Thwarted by a snow storm from visiting family today, my dog and I opted for a long snowshoe up the ridge behind my house to the Lily Pond. It’s a familiar tromp for me and it was fun to say hi to the spots where I picked dye mushrooms just a few months ago now all blanketed in white. When I collect wild stuff for dyes, I don’t pay for it. But I do pay attention to what I am doing, acknowledge the joy of discovery, take a moment to study the living plant or mushroom before I pick it, and make sure to never take more than would be sustainable for a particular patch. When I started foraging a few years ago, I could sense first-hand what it felt like to be greedy with Nature’s gifts. The usually enjoyable activity of walking in the woods felt icky if I was trying to load up on and possess these scarce and beautiful beings that were sitting so perfectly in their home environments.

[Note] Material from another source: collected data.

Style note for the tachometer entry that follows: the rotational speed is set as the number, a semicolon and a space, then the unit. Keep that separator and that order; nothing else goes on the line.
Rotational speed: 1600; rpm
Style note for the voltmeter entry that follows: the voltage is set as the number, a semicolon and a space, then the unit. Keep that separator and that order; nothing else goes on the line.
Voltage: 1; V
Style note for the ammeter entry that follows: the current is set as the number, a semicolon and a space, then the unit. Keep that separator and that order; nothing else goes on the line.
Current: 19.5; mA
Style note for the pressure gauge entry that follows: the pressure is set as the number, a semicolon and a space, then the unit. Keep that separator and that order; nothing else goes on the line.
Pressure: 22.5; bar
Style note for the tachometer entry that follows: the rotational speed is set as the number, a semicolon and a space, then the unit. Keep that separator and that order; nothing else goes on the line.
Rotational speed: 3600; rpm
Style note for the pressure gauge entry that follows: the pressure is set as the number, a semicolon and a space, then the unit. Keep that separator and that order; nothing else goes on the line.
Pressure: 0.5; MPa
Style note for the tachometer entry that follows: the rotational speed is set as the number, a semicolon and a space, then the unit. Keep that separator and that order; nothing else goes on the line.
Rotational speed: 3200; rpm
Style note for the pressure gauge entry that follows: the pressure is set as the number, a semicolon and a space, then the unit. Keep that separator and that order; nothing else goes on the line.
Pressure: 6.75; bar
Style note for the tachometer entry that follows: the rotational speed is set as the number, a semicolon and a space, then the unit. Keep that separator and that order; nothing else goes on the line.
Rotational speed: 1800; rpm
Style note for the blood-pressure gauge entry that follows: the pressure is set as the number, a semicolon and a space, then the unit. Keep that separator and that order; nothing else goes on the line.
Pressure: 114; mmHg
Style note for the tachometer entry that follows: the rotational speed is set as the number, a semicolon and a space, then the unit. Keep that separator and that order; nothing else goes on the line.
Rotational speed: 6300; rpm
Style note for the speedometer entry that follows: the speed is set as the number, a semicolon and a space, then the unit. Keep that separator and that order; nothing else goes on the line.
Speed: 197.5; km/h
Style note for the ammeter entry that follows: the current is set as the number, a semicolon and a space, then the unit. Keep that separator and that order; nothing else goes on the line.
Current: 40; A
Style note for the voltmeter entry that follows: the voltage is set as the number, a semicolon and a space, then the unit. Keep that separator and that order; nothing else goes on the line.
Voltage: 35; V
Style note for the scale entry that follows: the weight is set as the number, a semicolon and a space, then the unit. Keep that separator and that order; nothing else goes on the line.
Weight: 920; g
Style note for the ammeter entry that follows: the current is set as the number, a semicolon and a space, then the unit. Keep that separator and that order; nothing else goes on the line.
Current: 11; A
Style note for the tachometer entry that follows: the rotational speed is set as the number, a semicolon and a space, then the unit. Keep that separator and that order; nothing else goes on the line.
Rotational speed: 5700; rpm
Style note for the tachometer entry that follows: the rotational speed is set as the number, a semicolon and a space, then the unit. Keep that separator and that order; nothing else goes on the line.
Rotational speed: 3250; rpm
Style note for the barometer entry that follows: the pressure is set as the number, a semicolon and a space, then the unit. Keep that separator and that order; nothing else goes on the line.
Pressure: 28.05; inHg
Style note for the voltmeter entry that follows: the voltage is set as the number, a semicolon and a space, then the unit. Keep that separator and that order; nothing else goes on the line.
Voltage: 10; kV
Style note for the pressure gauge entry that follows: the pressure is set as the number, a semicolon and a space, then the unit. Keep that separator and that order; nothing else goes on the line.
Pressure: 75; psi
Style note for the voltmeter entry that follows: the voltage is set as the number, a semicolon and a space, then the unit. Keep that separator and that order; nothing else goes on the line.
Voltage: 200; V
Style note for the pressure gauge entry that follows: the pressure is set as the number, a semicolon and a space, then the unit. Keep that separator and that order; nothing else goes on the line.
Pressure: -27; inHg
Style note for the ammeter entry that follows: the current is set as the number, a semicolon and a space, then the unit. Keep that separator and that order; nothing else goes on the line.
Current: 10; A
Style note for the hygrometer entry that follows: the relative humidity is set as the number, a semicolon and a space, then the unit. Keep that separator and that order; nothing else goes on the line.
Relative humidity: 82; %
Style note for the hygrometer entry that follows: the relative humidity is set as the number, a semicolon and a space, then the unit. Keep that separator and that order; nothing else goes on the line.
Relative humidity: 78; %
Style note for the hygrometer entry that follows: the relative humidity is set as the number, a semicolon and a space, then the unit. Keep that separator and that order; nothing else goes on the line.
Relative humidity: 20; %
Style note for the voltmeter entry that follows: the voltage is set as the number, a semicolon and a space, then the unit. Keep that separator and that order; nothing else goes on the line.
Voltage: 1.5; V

I’ve been reading Robin Wall Kimmerer’s Braiding Sweetgrass which has given not only validation to my practice of paying attention to how I forage, but a framework for reciprocity with the land based on the concept of the gift economy. By taking the time to have a relationship with the wildflower and mushroom patches year after year, I learn their habits, can watch when and where they appear, if they seem stressed or vigorous, and only if there is a bounty do I read it as being a gift for me to gather. In turn, I do what I can to protect and enhance their environments and I spread their spores and seeds through the slats of my baskets. They should flourish more and more through the attention and respect I offer. I don’t need huge quantities of any of these precious dye bearing bodies to make the quantities of hats that I do, and I let what is plentiful dictate what colors will populate the patterns.